LA SOLEDAD


El viejo acabó de comer, se acercó el café a la boca y se quemó el labio; soltó la taza en la encimera de mármol que quedó entera manchada. Se puso en pie y miró la hamaca que se movía con el viento en la terraza de la casa. Suspiró. Sus lágrimas cayeron sobre el charco negro perdiéndose como si nada. Salió de la casa en mangas de camisa. El viento pegaba la tela sobre su pecho cuando se dirigía al lago.
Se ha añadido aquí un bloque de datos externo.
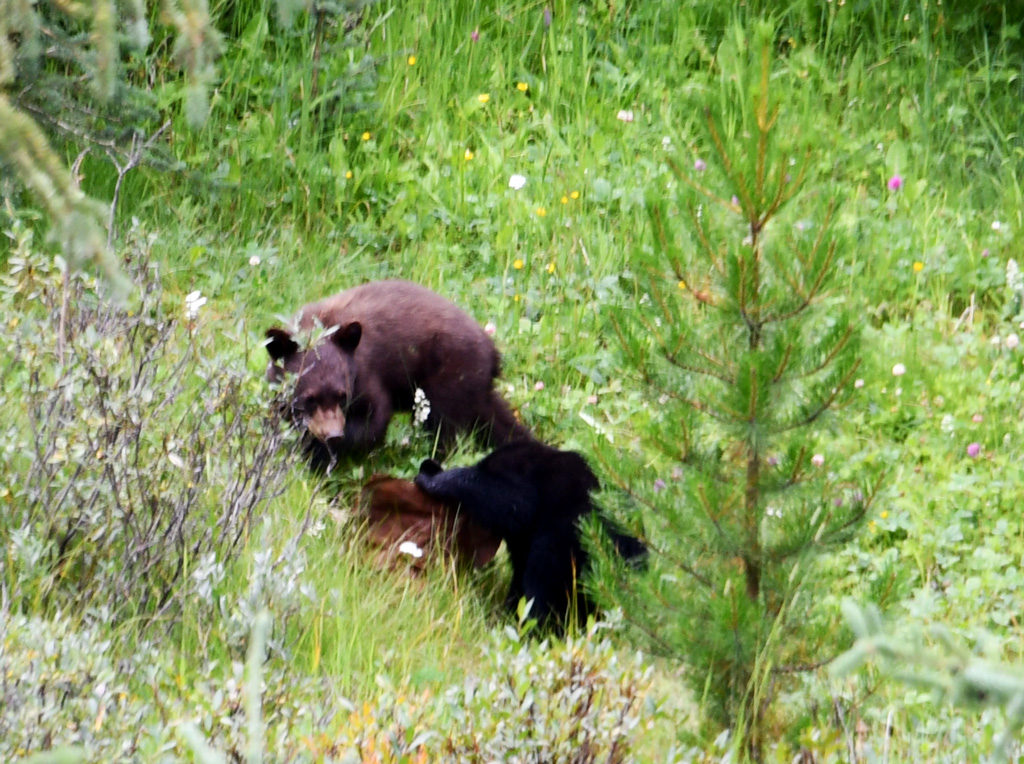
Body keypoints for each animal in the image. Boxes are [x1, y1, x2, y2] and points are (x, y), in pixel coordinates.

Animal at [266, 280, 528, 471]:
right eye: (309, 398)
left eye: (342, 395)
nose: (333, 436)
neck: (316, 326)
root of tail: (492, 351)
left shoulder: (365, 375)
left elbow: (374, 417)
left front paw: (319, 453)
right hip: (475, 385)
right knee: (497, 421)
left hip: (453, 375)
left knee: (445, 428)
Perdió la vista en el agua oscura.  A su espalda los árboles se arqueaban a un lado y a otro. Otra lágrima, ahora más densa, caía de nuevo uniéndose esta vez con el agua. Se dio la vuelta teniendo una visión amplia de la casa y del invernadero con paredes de cristal. Le dolía el labio. Se miró las manos vacías como si quisiera encontrar algo en ellas. La hamaca seguía moviéndose. El camino de regreso lo hizo con pasos cortos mientras penetraba la oscuridad de la tarde de enero. En la vuelta, la tela de la camisa marcaba su espalda. En la terraza, se arrodilló a los pies de la hamaca como si ella aún estuviera allí esperándolo a que terminara de podar los rosales. Acarició el mimbre gastado del asiento y rompió a llorar hasta que se cerró la noche. Cuando se adentró en la casa el viento había cesado y los árboles habían callado. Se fue a la cama. Se acostó en posición fetal, con las manos bajo su mejilla derecha mirando la ventana por la que entraban intensos rayos de luna. Tuvo frio recostado sobre las mantas. Se acordó del café sobre el mármol blanco que no había recogido. De pronto volvió a escuchar el vaivén de la hamaca y fue entonces cuando se durmió tranquilo.